# Work required:
Using the data below, copy every line that contains the word "APERTURE".
════════════════════
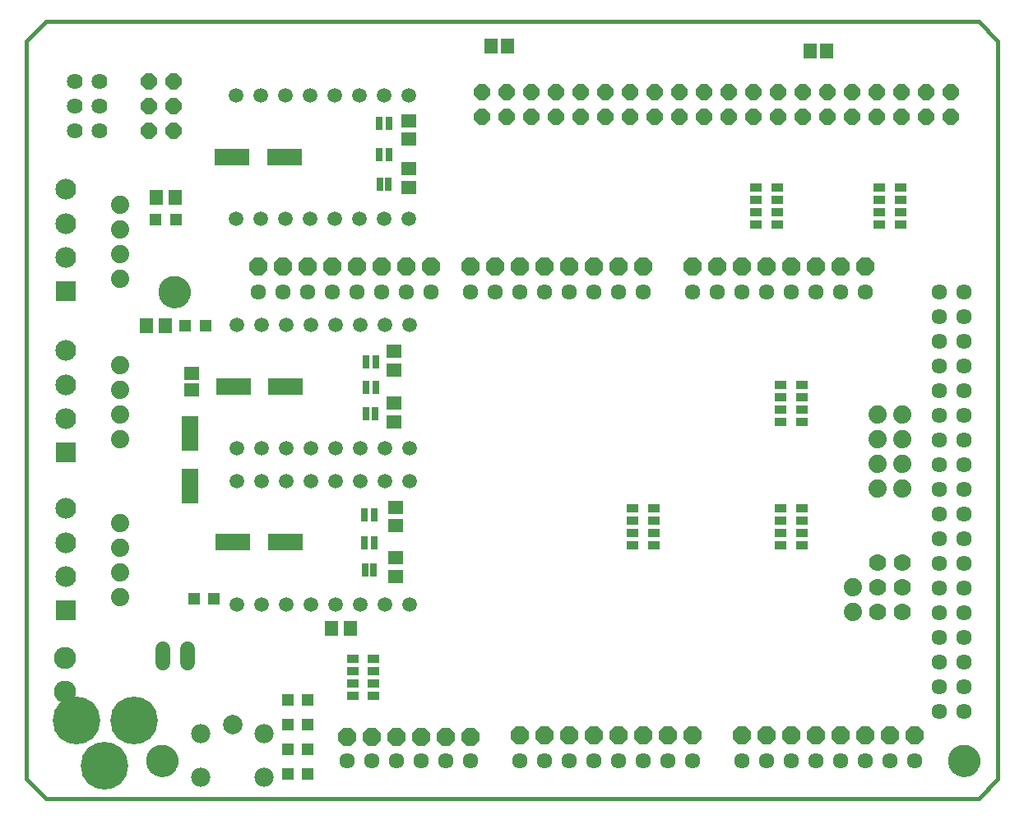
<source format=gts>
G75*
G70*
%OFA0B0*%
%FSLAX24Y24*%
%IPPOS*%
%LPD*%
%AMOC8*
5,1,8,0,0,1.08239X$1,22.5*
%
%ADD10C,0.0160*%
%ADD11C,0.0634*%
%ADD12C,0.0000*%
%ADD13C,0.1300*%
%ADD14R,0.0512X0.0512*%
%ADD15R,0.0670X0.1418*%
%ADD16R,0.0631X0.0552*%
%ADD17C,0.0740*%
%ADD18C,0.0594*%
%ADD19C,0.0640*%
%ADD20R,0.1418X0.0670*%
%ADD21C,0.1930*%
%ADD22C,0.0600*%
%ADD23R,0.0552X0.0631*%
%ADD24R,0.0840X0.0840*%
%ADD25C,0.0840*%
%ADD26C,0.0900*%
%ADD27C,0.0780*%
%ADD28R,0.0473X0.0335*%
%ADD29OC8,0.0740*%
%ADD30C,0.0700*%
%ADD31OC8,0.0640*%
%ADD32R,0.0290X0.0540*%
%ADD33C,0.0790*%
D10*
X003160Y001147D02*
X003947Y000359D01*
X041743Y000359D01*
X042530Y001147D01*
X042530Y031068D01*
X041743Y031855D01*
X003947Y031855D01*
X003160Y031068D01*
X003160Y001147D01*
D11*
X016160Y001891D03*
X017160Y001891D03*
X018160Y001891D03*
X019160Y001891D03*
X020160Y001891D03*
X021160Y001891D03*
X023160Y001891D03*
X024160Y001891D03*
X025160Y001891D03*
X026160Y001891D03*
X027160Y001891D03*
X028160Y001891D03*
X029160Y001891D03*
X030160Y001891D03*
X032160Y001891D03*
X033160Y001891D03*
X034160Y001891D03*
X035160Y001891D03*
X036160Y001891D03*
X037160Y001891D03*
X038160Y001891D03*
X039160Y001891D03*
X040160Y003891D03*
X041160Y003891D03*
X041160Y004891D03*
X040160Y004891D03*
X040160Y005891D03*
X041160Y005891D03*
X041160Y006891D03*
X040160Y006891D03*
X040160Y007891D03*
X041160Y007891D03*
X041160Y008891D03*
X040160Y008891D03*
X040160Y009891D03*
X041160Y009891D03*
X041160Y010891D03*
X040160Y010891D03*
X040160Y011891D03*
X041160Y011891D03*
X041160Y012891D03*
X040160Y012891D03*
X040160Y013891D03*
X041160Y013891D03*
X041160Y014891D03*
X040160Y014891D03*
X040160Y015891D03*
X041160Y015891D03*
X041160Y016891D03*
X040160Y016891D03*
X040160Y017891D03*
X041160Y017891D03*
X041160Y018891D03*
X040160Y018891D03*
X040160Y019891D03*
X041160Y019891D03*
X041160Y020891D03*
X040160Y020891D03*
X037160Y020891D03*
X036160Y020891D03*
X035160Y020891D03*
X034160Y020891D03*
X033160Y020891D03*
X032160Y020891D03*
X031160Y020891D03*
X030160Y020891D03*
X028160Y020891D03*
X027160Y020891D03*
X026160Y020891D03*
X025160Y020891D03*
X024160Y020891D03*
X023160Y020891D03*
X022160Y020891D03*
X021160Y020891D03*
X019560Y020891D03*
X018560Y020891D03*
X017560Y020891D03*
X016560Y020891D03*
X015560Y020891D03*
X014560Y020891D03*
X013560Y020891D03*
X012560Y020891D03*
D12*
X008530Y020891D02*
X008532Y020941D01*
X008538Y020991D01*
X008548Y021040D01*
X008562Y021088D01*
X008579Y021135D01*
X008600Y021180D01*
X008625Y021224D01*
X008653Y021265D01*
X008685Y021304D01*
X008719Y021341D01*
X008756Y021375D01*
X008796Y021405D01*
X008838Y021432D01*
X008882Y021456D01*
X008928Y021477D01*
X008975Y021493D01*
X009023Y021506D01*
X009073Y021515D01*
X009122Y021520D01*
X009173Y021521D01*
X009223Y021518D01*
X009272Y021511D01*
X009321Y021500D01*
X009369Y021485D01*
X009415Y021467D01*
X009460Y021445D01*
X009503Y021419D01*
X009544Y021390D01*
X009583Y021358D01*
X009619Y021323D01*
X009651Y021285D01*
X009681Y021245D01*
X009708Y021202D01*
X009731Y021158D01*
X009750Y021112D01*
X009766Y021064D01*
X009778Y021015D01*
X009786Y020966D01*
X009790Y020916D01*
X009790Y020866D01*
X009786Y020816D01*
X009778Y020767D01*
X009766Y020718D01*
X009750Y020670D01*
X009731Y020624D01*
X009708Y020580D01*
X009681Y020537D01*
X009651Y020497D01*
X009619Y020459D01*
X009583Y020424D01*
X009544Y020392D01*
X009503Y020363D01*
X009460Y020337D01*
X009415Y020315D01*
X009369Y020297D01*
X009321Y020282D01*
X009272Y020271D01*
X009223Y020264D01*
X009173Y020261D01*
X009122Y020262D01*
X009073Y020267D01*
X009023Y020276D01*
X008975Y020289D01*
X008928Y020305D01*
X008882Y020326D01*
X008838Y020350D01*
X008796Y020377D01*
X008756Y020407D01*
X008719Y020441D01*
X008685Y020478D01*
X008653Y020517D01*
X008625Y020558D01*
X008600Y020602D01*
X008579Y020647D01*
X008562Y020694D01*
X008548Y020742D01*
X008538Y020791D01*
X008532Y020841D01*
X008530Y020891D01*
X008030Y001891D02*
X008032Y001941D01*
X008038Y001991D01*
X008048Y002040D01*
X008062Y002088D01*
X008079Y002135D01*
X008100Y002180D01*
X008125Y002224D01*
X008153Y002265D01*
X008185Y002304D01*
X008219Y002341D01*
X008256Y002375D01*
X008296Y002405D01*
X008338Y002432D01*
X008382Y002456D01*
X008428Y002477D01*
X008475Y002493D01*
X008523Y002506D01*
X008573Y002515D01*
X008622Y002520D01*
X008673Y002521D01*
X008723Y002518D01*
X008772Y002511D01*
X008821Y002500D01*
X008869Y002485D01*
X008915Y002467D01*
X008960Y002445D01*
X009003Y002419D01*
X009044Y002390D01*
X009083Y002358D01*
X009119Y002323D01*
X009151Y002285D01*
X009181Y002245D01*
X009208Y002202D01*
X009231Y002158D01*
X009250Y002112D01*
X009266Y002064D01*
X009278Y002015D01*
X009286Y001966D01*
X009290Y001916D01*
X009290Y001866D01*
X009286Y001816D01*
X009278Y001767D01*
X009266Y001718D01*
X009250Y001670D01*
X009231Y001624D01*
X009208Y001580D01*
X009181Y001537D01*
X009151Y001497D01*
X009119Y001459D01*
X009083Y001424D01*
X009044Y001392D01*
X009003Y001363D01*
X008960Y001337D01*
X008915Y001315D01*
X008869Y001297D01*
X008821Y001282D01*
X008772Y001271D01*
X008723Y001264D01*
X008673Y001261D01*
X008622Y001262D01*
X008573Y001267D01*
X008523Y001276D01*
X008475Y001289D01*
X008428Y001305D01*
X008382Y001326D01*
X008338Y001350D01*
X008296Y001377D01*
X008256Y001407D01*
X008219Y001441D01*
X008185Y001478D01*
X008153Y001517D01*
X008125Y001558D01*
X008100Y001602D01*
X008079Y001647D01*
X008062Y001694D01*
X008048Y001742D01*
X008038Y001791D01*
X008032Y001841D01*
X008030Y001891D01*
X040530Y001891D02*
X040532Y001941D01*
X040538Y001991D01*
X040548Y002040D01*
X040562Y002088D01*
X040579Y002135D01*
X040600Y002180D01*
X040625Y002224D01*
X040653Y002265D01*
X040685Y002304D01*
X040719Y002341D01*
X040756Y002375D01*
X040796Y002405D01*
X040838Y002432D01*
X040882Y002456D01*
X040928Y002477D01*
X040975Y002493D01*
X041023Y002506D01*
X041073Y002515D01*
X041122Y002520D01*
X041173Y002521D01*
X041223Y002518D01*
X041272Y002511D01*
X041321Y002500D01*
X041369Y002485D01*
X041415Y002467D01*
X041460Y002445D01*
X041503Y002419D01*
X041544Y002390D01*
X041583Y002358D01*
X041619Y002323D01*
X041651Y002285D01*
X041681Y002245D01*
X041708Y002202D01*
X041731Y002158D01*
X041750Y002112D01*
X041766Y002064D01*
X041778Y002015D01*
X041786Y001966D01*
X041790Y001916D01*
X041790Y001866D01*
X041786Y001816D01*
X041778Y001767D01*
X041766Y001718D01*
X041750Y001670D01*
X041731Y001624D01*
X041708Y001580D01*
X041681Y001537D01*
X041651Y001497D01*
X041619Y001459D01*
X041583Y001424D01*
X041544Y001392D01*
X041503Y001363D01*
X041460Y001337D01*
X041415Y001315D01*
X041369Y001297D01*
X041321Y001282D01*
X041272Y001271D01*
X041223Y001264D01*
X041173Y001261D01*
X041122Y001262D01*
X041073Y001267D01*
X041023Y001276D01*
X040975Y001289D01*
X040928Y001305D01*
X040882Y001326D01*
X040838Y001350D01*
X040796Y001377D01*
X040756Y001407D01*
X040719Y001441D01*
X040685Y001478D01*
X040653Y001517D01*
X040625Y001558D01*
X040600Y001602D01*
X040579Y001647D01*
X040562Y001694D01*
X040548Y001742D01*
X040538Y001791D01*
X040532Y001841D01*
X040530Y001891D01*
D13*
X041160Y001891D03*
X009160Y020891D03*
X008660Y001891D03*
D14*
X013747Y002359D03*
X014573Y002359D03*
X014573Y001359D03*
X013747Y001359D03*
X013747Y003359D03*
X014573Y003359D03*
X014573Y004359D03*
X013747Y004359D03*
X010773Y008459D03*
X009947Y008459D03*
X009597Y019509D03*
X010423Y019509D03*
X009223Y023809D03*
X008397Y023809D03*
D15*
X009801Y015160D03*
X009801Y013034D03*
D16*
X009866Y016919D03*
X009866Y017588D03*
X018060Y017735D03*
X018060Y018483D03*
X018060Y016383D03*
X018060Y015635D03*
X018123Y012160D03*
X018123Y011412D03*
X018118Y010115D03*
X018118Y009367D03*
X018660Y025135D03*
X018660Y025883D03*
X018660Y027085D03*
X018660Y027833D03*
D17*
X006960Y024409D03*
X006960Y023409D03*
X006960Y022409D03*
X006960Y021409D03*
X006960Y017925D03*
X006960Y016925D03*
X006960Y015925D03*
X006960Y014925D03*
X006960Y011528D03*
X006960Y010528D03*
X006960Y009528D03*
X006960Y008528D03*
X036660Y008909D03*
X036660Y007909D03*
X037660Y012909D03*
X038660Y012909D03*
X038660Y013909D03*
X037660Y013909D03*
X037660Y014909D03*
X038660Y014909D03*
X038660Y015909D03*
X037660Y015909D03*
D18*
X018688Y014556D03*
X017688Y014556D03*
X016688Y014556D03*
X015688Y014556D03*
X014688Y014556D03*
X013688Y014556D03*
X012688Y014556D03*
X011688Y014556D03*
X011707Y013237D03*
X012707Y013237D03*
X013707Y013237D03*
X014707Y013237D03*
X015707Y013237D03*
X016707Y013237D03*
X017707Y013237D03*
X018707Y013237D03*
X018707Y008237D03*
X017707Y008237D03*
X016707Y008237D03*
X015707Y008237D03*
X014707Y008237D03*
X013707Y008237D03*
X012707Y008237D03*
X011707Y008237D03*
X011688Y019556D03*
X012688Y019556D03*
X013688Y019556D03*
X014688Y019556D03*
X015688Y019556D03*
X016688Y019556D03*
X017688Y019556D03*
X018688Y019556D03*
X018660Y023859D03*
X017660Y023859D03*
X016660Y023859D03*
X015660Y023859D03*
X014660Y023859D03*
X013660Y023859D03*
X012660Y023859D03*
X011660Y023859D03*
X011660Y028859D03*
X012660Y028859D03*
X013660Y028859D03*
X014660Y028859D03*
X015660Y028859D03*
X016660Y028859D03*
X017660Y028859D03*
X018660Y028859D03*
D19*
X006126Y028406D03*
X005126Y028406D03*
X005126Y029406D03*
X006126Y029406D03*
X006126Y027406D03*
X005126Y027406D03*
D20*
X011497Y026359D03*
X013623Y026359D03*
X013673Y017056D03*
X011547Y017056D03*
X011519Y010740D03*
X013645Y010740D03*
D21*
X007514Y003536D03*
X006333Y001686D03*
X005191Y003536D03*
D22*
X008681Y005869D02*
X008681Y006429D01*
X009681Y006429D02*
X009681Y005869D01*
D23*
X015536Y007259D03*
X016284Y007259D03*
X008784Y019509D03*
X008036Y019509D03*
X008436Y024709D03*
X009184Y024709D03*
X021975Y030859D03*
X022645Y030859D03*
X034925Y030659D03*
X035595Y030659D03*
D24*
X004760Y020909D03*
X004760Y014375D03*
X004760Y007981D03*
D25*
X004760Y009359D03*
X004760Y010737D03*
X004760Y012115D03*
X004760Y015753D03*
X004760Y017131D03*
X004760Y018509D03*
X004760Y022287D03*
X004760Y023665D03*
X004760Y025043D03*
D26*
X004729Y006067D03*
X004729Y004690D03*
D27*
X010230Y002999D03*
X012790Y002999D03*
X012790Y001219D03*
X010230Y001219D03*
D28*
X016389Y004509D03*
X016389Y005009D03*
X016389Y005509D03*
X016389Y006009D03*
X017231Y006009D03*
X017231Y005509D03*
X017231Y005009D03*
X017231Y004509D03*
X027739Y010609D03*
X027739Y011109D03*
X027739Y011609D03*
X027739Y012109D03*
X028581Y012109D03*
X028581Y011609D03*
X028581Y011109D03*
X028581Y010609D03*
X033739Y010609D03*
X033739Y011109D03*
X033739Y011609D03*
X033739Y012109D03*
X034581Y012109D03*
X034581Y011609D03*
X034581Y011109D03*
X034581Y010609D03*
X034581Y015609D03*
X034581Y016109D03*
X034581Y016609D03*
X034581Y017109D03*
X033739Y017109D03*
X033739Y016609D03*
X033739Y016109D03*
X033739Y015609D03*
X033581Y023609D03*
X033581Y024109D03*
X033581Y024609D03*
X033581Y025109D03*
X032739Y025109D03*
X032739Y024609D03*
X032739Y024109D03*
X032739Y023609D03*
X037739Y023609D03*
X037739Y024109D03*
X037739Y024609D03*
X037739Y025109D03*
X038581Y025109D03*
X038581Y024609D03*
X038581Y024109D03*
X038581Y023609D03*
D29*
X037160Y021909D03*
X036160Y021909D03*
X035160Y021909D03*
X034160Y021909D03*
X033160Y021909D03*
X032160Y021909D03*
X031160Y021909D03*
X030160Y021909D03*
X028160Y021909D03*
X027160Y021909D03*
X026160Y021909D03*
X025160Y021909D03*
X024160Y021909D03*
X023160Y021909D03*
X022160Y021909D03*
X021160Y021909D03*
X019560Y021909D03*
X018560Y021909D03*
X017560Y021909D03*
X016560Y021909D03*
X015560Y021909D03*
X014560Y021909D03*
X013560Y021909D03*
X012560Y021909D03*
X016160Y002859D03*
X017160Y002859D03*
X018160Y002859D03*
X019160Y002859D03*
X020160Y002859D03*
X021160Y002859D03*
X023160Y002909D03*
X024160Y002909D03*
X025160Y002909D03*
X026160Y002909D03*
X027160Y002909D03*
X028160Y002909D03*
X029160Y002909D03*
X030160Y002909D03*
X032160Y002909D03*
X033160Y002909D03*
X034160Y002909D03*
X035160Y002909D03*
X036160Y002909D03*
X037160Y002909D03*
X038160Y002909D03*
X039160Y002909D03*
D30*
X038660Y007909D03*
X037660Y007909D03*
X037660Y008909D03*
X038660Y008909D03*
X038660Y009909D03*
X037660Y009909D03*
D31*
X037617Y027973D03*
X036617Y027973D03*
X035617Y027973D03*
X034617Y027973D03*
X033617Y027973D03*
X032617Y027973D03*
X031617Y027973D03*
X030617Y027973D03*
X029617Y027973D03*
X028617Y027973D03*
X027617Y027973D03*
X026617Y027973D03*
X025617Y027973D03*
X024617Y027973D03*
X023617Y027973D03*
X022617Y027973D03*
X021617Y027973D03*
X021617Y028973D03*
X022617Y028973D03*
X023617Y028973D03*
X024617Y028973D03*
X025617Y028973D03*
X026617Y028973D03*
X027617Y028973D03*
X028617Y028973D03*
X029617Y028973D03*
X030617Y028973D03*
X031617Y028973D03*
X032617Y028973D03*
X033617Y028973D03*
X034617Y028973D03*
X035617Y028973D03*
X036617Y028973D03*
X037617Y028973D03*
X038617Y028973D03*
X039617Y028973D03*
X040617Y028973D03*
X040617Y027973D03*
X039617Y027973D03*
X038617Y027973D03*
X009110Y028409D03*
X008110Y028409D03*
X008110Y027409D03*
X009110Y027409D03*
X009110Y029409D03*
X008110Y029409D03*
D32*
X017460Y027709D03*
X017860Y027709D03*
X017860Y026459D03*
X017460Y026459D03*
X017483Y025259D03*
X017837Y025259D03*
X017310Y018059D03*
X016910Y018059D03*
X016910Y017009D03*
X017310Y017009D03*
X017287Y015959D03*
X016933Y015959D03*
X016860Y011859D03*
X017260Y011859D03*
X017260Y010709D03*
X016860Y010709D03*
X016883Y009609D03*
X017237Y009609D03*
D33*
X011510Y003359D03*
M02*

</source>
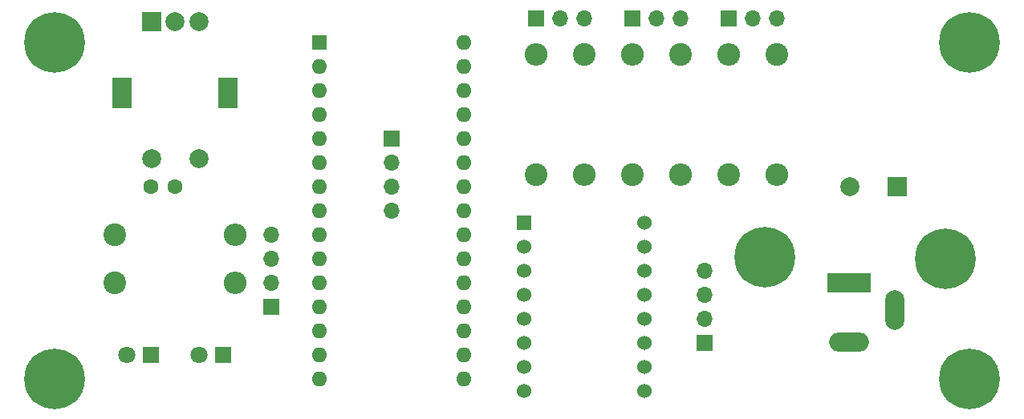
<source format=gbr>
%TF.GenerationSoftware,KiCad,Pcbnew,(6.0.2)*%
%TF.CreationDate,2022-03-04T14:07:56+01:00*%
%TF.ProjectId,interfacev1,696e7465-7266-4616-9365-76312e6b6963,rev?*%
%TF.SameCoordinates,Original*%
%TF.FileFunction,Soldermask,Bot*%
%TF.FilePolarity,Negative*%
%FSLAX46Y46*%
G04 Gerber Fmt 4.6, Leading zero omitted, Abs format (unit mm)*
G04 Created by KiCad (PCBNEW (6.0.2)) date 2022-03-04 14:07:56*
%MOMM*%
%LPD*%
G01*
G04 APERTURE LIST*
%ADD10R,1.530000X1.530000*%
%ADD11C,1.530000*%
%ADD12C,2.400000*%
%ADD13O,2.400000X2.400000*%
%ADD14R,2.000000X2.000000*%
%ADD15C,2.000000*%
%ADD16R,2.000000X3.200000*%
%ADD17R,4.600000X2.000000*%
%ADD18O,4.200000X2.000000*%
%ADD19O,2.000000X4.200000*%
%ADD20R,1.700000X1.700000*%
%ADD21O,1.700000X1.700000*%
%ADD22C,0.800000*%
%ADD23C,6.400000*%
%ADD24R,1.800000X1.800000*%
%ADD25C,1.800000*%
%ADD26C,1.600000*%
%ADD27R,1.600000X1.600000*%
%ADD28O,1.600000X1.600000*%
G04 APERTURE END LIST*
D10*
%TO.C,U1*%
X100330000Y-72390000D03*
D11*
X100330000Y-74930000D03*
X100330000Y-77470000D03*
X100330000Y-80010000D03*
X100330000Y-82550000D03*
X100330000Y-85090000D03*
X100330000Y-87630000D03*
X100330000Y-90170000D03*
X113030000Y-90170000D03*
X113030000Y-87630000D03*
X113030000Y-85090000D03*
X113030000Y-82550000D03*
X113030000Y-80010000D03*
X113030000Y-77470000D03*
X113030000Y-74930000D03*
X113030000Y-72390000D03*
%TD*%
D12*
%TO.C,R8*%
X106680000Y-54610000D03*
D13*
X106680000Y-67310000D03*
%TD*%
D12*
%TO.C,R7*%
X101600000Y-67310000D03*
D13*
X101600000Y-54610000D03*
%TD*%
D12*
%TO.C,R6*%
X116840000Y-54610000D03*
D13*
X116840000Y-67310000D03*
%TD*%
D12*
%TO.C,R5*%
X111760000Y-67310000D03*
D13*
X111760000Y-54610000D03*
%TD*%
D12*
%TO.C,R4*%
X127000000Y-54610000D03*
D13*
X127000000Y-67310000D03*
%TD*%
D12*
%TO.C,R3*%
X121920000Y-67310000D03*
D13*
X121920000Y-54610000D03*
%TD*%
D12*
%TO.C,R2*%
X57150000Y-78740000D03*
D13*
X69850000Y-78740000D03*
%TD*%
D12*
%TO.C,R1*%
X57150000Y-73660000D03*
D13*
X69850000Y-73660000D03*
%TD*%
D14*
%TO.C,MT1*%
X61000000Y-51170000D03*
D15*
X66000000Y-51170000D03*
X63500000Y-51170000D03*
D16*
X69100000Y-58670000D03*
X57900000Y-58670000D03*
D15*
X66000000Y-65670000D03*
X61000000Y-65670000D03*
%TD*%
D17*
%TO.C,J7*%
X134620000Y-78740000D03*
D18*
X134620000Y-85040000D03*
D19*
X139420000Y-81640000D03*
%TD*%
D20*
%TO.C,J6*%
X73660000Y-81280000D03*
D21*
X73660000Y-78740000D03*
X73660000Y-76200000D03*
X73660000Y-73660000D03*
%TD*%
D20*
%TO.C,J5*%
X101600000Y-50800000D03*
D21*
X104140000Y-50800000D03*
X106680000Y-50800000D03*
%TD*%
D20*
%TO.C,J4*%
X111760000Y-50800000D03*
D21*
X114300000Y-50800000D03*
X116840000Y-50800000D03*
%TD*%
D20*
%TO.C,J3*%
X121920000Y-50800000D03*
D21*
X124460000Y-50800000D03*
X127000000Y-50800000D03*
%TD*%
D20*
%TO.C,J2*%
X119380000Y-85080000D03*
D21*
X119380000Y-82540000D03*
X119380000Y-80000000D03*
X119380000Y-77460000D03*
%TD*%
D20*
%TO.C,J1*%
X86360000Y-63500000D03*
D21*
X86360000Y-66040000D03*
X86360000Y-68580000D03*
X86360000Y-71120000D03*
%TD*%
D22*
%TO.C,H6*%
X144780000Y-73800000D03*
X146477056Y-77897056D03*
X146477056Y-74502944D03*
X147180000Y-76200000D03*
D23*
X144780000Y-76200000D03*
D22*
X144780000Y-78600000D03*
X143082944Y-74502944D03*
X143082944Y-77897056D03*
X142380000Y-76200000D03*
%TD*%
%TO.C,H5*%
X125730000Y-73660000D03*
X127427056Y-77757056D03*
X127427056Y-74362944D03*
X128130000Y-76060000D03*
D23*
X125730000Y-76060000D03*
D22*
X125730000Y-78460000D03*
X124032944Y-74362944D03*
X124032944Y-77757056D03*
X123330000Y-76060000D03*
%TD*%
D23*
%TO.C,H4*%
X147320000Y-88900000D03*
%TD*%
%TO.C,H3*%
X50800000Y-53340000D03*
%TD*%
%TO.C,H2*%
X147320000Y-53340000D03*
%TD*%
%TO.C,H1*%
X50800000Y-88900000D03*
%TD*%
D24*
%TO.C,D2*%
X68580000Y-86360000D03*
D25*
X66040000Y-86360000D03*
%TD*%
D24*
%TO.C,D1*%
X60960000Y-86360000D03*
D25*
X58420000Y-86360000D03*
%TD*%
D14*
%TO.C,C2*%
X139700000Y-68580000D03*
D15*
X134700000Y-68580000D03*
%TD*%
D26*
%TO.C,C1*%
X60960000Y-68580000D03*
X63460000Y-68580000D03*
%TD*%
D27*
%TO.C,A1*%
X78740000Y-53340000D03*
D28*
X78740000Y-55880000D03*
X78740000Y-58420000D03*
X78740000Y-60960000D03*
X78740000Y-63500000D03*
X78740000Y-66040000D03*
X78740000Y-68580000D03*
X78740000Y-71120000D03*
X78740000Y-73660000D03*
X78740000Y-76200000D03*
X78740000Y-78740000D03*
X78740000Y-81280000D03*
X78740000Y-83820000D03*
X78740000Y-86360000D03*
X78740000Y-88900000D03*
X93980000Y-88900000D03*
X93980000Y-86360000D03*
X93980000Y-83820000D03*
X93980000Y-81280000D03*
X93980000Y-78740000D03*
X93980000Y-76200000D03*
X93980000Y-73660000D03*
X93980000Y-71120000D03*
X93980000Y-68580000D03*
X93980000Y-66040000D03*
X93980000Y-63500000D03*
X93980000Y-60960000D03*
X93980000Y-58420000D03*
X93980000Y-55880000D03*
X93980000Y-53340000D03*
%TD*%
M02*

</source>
════════════════════
# Task solution:
G04 APERTURE LIST*
G04 APERTURE END LIST*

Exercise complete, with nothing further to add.